Every line below is to be copied exactly, with the pictures left out.

* **DATA FOR THIS TASK**
========

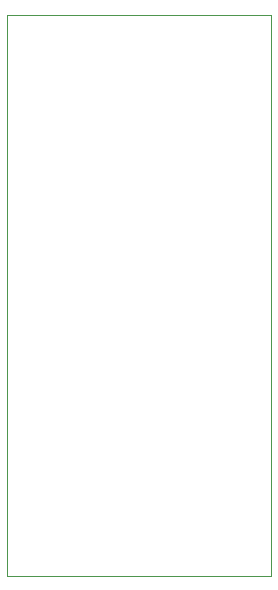
<source format=gbr>
%TF.GenerationSoftware,KiCad,Pcbnew,5.1.8*%
%TF.CreationDate,2020-11-14T09:21:32-05:00*%
%TF.ProjectId,card_lights,63617264-5f6c-4696-9768-74732e6b6963,rev?*%
%TF.SameCoordinates,PX7d80e80PY4491b60*%
%TF.FileFunction,Profile,NP*%
%FSLAX46Y46*%
G04 Gerber Fmt 4.6, Leading zero omitted, Abs format (unit mm)*
G04 Created by KiCad (PCBNEW 5.1.8) date 2020-11-14 09:21:32*
%MOMM*%
%LPD*%
G01*
G04 APERTURE LIST*
%TA.AperFunction,Profile*%
%ADD10C,0.050000*%
%TD*%
G04 APERTURE END LIST*
D10*
X-23400000Y-48500000D02*
X-23400000Y-1000000D01*
X-1000000Y-48500000D02*
X-23400000Y-48500000D01*
X-1000000Y-1000000D02*
X-1000000Y-48500000D01*
X-23400000Y-1000000D02*
X-1000000Y-1000000D01*
M02*

</source>
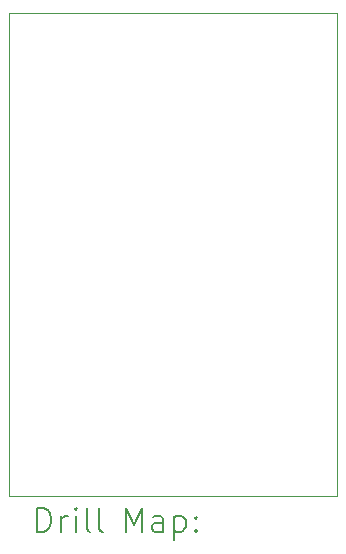
<source format=gbr>
%TF.GenerationSoftware,KiCad,Pcbnew,(7.0.0)*%
%TF.CreationDate,2023-03-16T10:53:54+00:00*%
%TF.ProjectId,kit-soldadura-pcb,6b69742d-736f-46c6-9461-647572612d70,rev?*%
%TF.SameCoordinates,Original*%
%TF.FileFunction,Drillmap*%
%TF.FilePolarity,Positive*%
%FSLAX45Y45*%
G04 Gerber Fmt 4.5, Leading zero omitted, Abs format (unit mm)*
G04 Created by KiCad (PCBNEW (7.0.0)) date 2023-03-16 10:53:54*
%MOMM*%
%LPD*%
G01*
G04 APERTURE LIST*
%ADD10C,0.100000*%
%ADD11C,0.200000*%
G04 APERTURE END LIST*
D10*
X13530000Y-7651614D02*
X16312000Y-7651614D01*
X16312000Y-7651614D02*
X16312000Y-11743614D01*
X16312000Y-11743614D02*
X13530000Y-11743614D01*
X13530000Y-11743614D02*
X13530000Y-7651614D01*
D11*
X13772619Y-12042090D02*
X13772619Y-11842090D01*
X13772619Y-11842090D02*
X13820238Y-11842090D01*
X13820238Y-11842090D02*
X13848809Y-11851614D01*
X13848809Y-11851614D02*
X13867857Y-11870661D01*
X13867857Y-11870661D02*
X13877381Y-11889709D01*
X13877381Y-11889709D02*
X13886905Y-11927804D01*
X13886905Y-11927804D02*
X13886905Y-11956376D01*
X13886905Y-11956376D02*
X13877381Y-11994471D01*
X13877381Y-11994471D02*
X13867857Y-12013518D01*
X13867857Y-12013518D02*
X13848809Y-12032566D01*
X13848809Y-12032566D02*
X13820238Y-12042090D01*
X13820238Y-12042090D02*
X13772619Y-12042090D01*
X13972619Y-12042090D02*
X13972619Y-11908756D01*
X13972619Y-11946852D02*
X13982143Y-11927804D01*
X13982143Y-11927804D02*
X13991667Y-11918280D01*
X13991667Y-11918280D02*
X14010714Y-11908756D01*
X14010714Y-11908756D02*
X14029762Y-11908756D01*
X14096428Y-12042090D02*
X14096428Y-11908756D01*
X14096428Y-11842090D02*
X14086905Y-11851614D01*
X14086905Y-11851614D02*
X14096428Y-11861137D01*
X14096428Y-11861137D02*
X14105952Y-11851614D01*
X14105952Y-11851614D02*
X14096428Y-11842090D01*
X14096428Y-11842090D02*
X14096428Y-11861137D01*
X14220238Y-12042090D02*
X14201190Y-12032566D01*
X14201190Y-12032566D02*
X14191667Y-12013518D01*
X14191667Y-12013518D02*
X14191667Y-11842090D01*
X14325000Y-12042090D02*
X14305952Y-12032566D01*
X14305952Y-12032566D02*
X14296428Y-12013518D01*
X14296428Y-12013518D02*
X14296428Y-11842090D01*
X14521190Y-12042090D02*
X14521190Y-11842090D01*
X14521190Y-11842090D02*
X14587857Y-11984947D01*
X14587857Y-11984947D02*
X14654524Y-11842090D01*
X14654524Y-11842090D02*
X14654524Y-12042090D01*
X14835476Y-12042090D02*
X14835476Y-11937328D01*
X14835476Y-11937328D02*
X14825952Y-11918280D01*
X14825952Y-11918280D02*
X14806905Y-11908756D01*
X14806905Y-11908756D02*
X14768809Y-11908756D01*
X14768809Y-11908756D02*
X14749762Y-11918280D01*
X14835476Y-12032566D02*
X14816428Y-12042090D01*
X14816428Y-12042090D02*
X14768809Y-12042090D01*
X14768809Y-12042090D02*
X14749762Y-12032566D01*
X14749762Y-12032566D02*
X14740238Y-12013518D01*
X14740238Y-12013518D02*
X14740238Y-11994471D01*
X14740238Y-11994471D02*
X14749762Y-11975423D01*
X14749762Y-11975423D02*
X14768809Y-11965899D01*
X14768809Y-11965899D02*
X14816428Y-11965899D01*
X14816428Y-11965899D02*
X14835476Y-11956376D01*
X14930714Y-11908756D02*
X14930714Y-12108756D01*
X14930714Y-11918280D02*
X14949762Y-11908756D01*
X14949762Y-11908756D02*
X14987857Y-11908756D01*
X14987857Y-11908756D02*
X15006905Y-11918280D01*
X15006905Y-11918280D02*
X15016428Y-11927804D01*
X15016428Y-11927804D02*
X15025952Y-11946852D01*
X15025952Y-11946852D02*
X15025952Y-12003995D01*
X15025952Y-12003995D02*
X15016428Y-12023042D01*
X15016428Y-12023042D02*
X15006905Y-12032566D01*
X15006905Y-12032566D02*
X14987857Y-12042090D01*
X14987857Y-12042090D02*
X14949762Y-12042090D01*
X14949762Y-12042090D02*
X14930714Y-12032566D01*
X15111667Y-12023042D02*
X15121190Y-12032566D01*
X15121190Y-12032566D02*
X15111667Y-12042090D01*
X15111667Y-12042090D02*
X15102143Y-12032566D01*
X15102143Y-12032566D02*
X15111667Y-12023042D01*
X15111667Y-12023042D02*
X15111667Y-12042090D01*
X15111667Y-11918280D02*
X15121190Y-11927804D01*
X15121190Y-11927804D02*
X15111667Y-11937328D01*
X15111667Y-11937328D02*
X15102143Y-11927804D01*
X15102143Y-11927804D02*
X15111667Y-11918280D01*
X15111667Y-11918280D02*
X15111667Y-11937328D01*
M02*

</source>
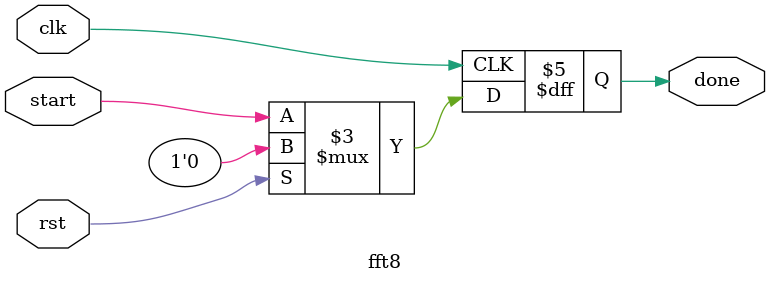
<source format=v>
module fft8 (
    input wire clk,
    input wire rst,
    input wire start,
    output reg done
);
    always @(posedge clk) begin
        if (rst) begin
            done <= 1'b0;
        end else begin
            done <= start; // placeholder: done follows start signal 
        end
    end
endmodule 
</source>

========

* **ANSWER FOR THE TASK**
<source format=gbr>
%TF.GenerationSoftware,KiCad,Pcbnew,5.1.8*%
%TF.CreationDate,2020-11-14T09:21:32-05:00*%
%TF.ProjectId,card_lights,63617264-5f6c-4696-9768-74732e6b6963,rev?*%
%TF.SameCoordinates,PX7d80e80PY4491b60*%
%TF.FileFunction,Profile,NP*%
%FSLAX46Y46*%
G04 Gerber Fmt 4.6, Leading zero omitted, Abs format (unit mm)*
G04 Created by KiCad (PCBNEW 5.1.8) date 2020-11-14 09:21:32*
%MOMM*%
%LPD*%
G01*
G04 APERTURE LIST*
%TA.AperFunction,Profile*%
%ADD10C,0.050000*%
%TD*%
G04 APERTURE END LIST*
D10*
X-23400000Y-48500000D02*
X-23400000Y-1000000D01*
X-1000000Y-48500000D02*
X-23400000Y-48500000D01*
X-1000000Y-1000000D02*
X-1000000Y-48500000D01*
X-23400000Y-1000000D02*
X-1000000Y-1000000D01*
M02*

</source>
<source format=gbr>
%TF.GenerationSoftware,KiCad,Pcbnew,(7.0.0)*%
%TF.CreationDate,2023-03-16T10:53:54+00:00*%
%TF.ProjectId,kit-soldadura-pcb,6b69742d-736f-46c6-9461-647572612d70,rev?*%
%TF.SameCoordinates,Original*%
%TF.FileFunction,Drillmap*%
%TF.FilePolarity,Positive*%
%FSLAX45Y45*%
G04 Gerber Fmt 4.5, Leading zero omitted, Abs format (unit mm)*
G04 Created by KiCad (PCBNEW (7.0.0)) date 2023-03-16 10:53:54*
%MOMM*%
%LPD*%
G01*
G04 APERTURE LIST*
%ADD10C,0.100000*%
%ADD11C,0.200000*%
G04 APERTURE END LIST*
D10*
X13530000Y-7651614D02*
X16312000Y-7651614D01*
X16312000Y-7651614D02*
X16312000Y-11743614D01*
X16312000Y-11743614D02*
X13530000Y-11743614D01*
X13530000Y-11743614D02*
X13530000Y-7651614D01*
D11*
X13772619Y-12042090D02*
X13772619Y-11842090D01*
X13772619Y-11842090D02*
X13820238Y-11842090D01*
X13820238Y-11842090D02*
X13848809Y-11851614D01*
X13848809Y-11851614D02*
X13867857Y-11870661D01*
X13867857Y-11870661D02*
X13877381Y-11889709D01*
X13877381Y-11889709D02*
X13886905Y-11927804D01*
X13886905Y-11927804D02*
X13886905Y-11956376D01*
X13886905Y-11956376D02*
X13877381Y-11994471D01*
X13877381Y-11994471D02*
X13867857Y-12013518D01*
X13867857Y-12013518D02*
X13848809Y-12032566D01*
X13848809Y-12032566D02*
X13820238Y-12042090D01*
X13820238Y-12042090D02*
X13772619Y-12042090D01*
X13972619Y-12042090D02*
X13972619Y-11908756D01*
X13972619Y-11946852D02*
X13982143Y-11927804D01*
X13982143Y-11927804D02*
X13991667Y-11918280D01*
X13991667Y-11918280D02*
X14010714Y-11908756D01*
X14010714Y-11908756D02*
X14029762Y-11908756D01*
X14096428Y-12042090D02*
X14096428Y-11908756D01*
X14096428Y-11842090D02*
X14086905Y-11851614D01*
X14086905Y-11851614D02*
X14096428Y-11861137D01*
X14096428Y-11861137D02*
X14105952Y-11851614D01*
X14105952Y-11851614D02*
X14096428Y-11842090D01*
X14096428Y-11842090D02*
X14096428Y-11861137D01*
X14220238Y-12042090D02*
X14201190Y-12032566D01*
X14201190Y-12032566D02*
X14191667Y-12013518D01*
X14191667Y-12013518D02*
X14191667Y-11842090D01*
X14325000Y-12042090D02*
X14305952Y-12032566D01*
X14305952Y-12032566D02*
X14296428Y-12013518D01*
X14296428Y-12013518D02*
X14296428Y-11842090D01*
X14521190Y-12042090D02*
X14521190Y-11842090D01*
X14521190Y-11842090D02*
X14587857Y-11984947D01*
X14587857Y-11984947D02*
X14654524Y-11842090D01*
X14654524Y-11842090D02*
X14654524Y-12042090D01*
X14835476Y-12042090D02*
X14835476Y-11937328D01*
X14835476Y-11937328D02*
X14825952Y-11918280D01*
X14825952Y-11918280D02*
X14806905Y-11908756D01*
X14806905Y-11908756D02*
X14768809Y-11908756D01*
X14768809Y-11908756D02*
X14749762Y-11918280D01*
X14835476Y-12032566D02*
X14816428Y-12042090D01*
X14816428Y-12042090D02*
X14768809Y-12042090D01*
X14768809Y-12042090D02*
X14749762Y-12032566D01*
X14749762Y-12032566D02*
X14740238Y-12013518D01*
X14740238Y-12013518D02*
X14740238Y-11994471D01*
X14740238Y-11994471D02*
X14749762Y-11975423D01*
X14749762Y-11975423D02*
X14768809Y-11965899D01*
X14768809Y-11965899D02*
X14816428Y-11965899D01*
X14816428Y-11965899D02*
X14835476Y-11956376D01*
X14930714Y-11908756D02*
X14930714Y-12108756D01*
X14930714Y-11918280D02*
X14949762Y-11908756D01*
X14949762Y-11908756D02*
X14987857Y-11908756D01*
X14987857Y-11908756D02*
X15006905Y-11918280D01*
X15006905Y-11918280D02*
X15016428Y-11927804D01*
X15016428Y-11927804D02*
X15025952Y-11946852D01*
X15025952Y-11946852D02*
X15025952Y-12003995D01*
X15025952Y-12003995D02*
X15016428Y-12023042D01*
X15016428Y-12023042D02*
X15006905Y-12032566D01*
X15006905Y-12032566D02*
X14987857Y-12042090D01*
X14987857Y-12042090D02*
X14949762Y-12042090D01*
X14949762Y-12042090D02*
X14930714Y-12032566D01*
X15111667Y-12023042D02*
X15121190Y-12032566D01*
X15121190Y-12032566D02*
X15111667Y-12042090D01*
X15111667Y-12042090D02*
X15102143Y-12032566D01*
X15102143Y-12032566D02*
X15111667Y-12023042D01*
X15111667Y-12023042D02*
X15111667Y-12042090D01*
X15111667Y-11918280D02*
X15121190Y-11927804D01*
X15121190Y-11927804D02*
X15111667Y-11937328D01*
X15111667Y-11937328D02*
X15102143Y-11927804D01*
X15102143Y-11927804D02*
X15111667Y-11918280D01*
X15111667Y-11918280D02*
X15111667Y-11937328D01*
M02*

</source>
<source format=v>
module fft8 (
    input wire clk,
    input wire rst,
    input wire start,
    output reg done
);
    always @(posedge clk) begin
        if (rst) begin
            done <= 1'b0;
        end else begin
            done <= start; // placeholder: done follows start signal 
        end
    end
endmodule 
</source>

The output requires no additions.